Artificial evolutionary design is a method which takes inspiration from real-world biological evolution. By using evolutionary algorithms, innovative designs can be developed without being heavily influenced by previous products. Innovation in product design is crucial, not only to ensure market competitiveness, but to meet increasingly stringent engineering and manufacturing requirements. However, the use of these evolutionary algorithms for generative design still remains challenging due to an innate restrictiveness in their operation.

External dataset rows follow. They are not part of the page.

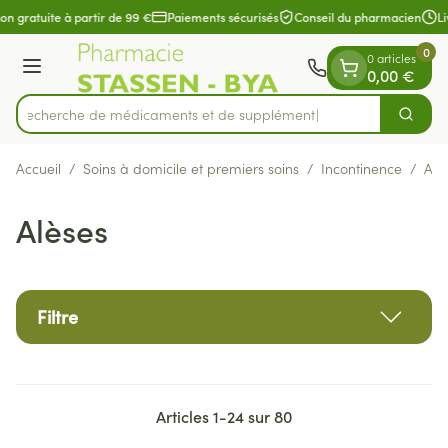
Diapositive 1 de 1
Aller au contenu
on gratuite à partir de 99 €
Paiements sécurisés
Conseil du pharmacien
Liv
0
0 articles
Menu
0,00 €
Recherche de médica
Cherch
Rechercher
Accueil
/
Soins à domicile et premiers soins
/
Incontinence
/
Alè
Alèses
Filtre
Articles
1
-
24
sur
80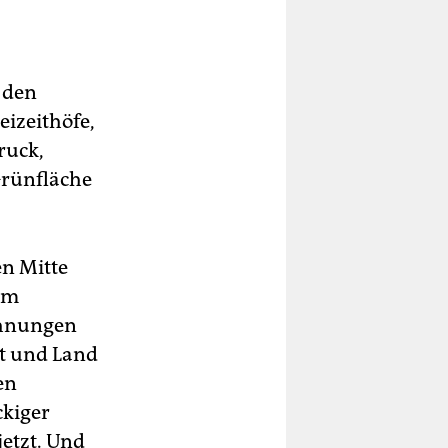
i den
izeithöfe,
ruck,
Grünfläche
en Mitte
Im
ohnungen
dt und Land
en
ckiger
etzt. Und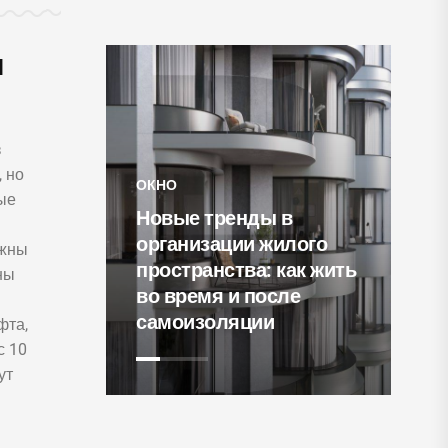
я
з
 но
ые
е тренды в
СВЕТИЛЬНИКИ
низации жилого
лжны
ранства: как жить
15 уютнейших
ны
емя и после
гостиных с
изоляции
кирпичными стенами
фта,
с 10
ут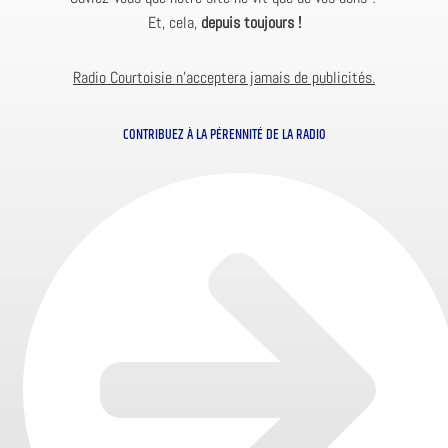
Et, cela,
depuis toujours !
Radio Courtoisie n’acceptera jamais de publicités.
CONTRIBUEZ À LA PÉRENNITÉ DE LA RADIO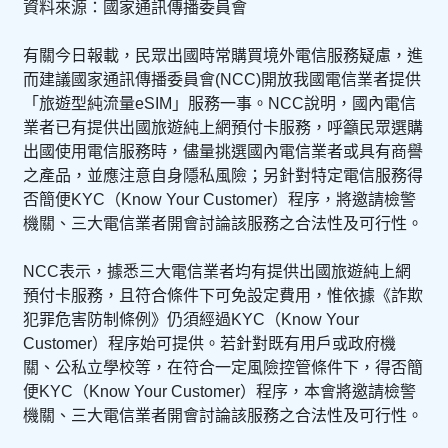
資料來源：國家通訊傳播委員會
有關今日報載，民眾出國時常購買境外電信服務疑慮，進
而建議國家通訊傳播委員會(NCC)開放我國電信業者提供
「旅遊型純流量eSIM」服務一事。NCC說明，國內電信
業者已有提供出國旅遊純上網預付卡服務，呼籲民眾選購
出國使用電信服務時，儘量挑選國內電信業者或具有商譽
之產品，並應注意自身隱私風險；另針對特定電信服務得
否簡便KYC（Know Your Customer）程序，將邀請檢警
機關、三大電信業者開會討論該服務之合法性及可行性。
NCC表示，據悉三大電信業者均有提供出國旅遊純上網
預付卡服務，且符合條件下可免設定費用，惟依據《詐欺
犯罪危害防制條例》仍須經過KYC（Know Your
Customer）程序始可提供。若針對既有用戶或政府機
關、公私立學校等，在符合一定風險控管條件下，得否簡
便KYC（Know Your Customer）程序，本會將邀請檢警
機關、三大電信業者開會討論該服務之合法性及可行性。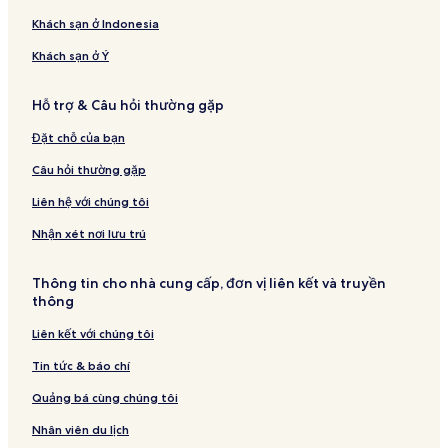
Khách sạn ở Indonesia
Khách sạn ở Ý
Hỗ trợ & Câu hỏi thường gặp
Đặt chỗ của bạn
Câu hỏi thường gặp
Liên hệ với chúng tôi
Nhận xét nơi lưu trú
Thông tin cho nhà cung cấp, đơn vị liên kết và truyền
thông
Liên kết với chúng tôi
Tin tức & báo chí
Quảng bá cùng chúng tôi
Nhân viên du lịch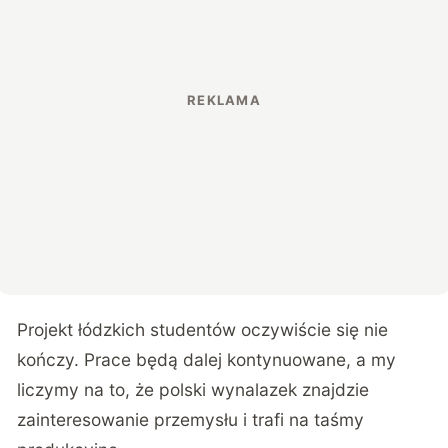
Projekt łódzkich studentów oczywiście się nie
kończy. Prace będą dalej kontynuowane, a my
liczymy na to, że polski wynalazek znajdzie
zainteresowanie przemysłu i trafi na taśmy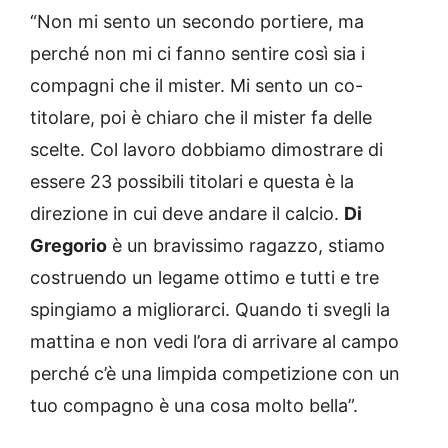
“Non mi sento un secondo portiere, ma
perché non mi ci fanno sentire così sia i
compagni che il mister. Mi sento un co-
titolare, poi è chiaro che il mister fa delle
scelte. Col lavoro dobbiamo dimostrare di
essere 23 possibili titolari e questa è la
direzione in cui deve andare il calcio.
Di
Gregorio
è un bravissimo ragazzo, stiamo
costruendo un legame ottimo e tutti e tre
spingiamo a migliorarci. Quando ti svegli la
mattina e non vedi l’ora di arrivare al campo
perché c’è una limpida competizione con un
tuo compagno è una cosa molto bella”.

Dr Hickinbotham and Professor Tyrrell's work, in collaboration with researchers at the Queen’s University Belfast, combines current evolutionary design methods with a Novelty Search functionality, looking at determining how 'evolvable' initial designs can be. In their work, they have replaced the part of the evolutionary algorithm which determines how well a design fits specification, with a function that instead looks at how novel a design is compared to previous iterations. By doing this, they found that designs could be pushed much further than simple random mutations would, giving them a benchmark for how 'evolvable' initial structures can be.
Future work for this project hopes to focus on methods for adding environmental feedback to the algorithm, such as mechanical stress, and including specific measures to drive the later stages of evolution towards a range of manufacturable solutions.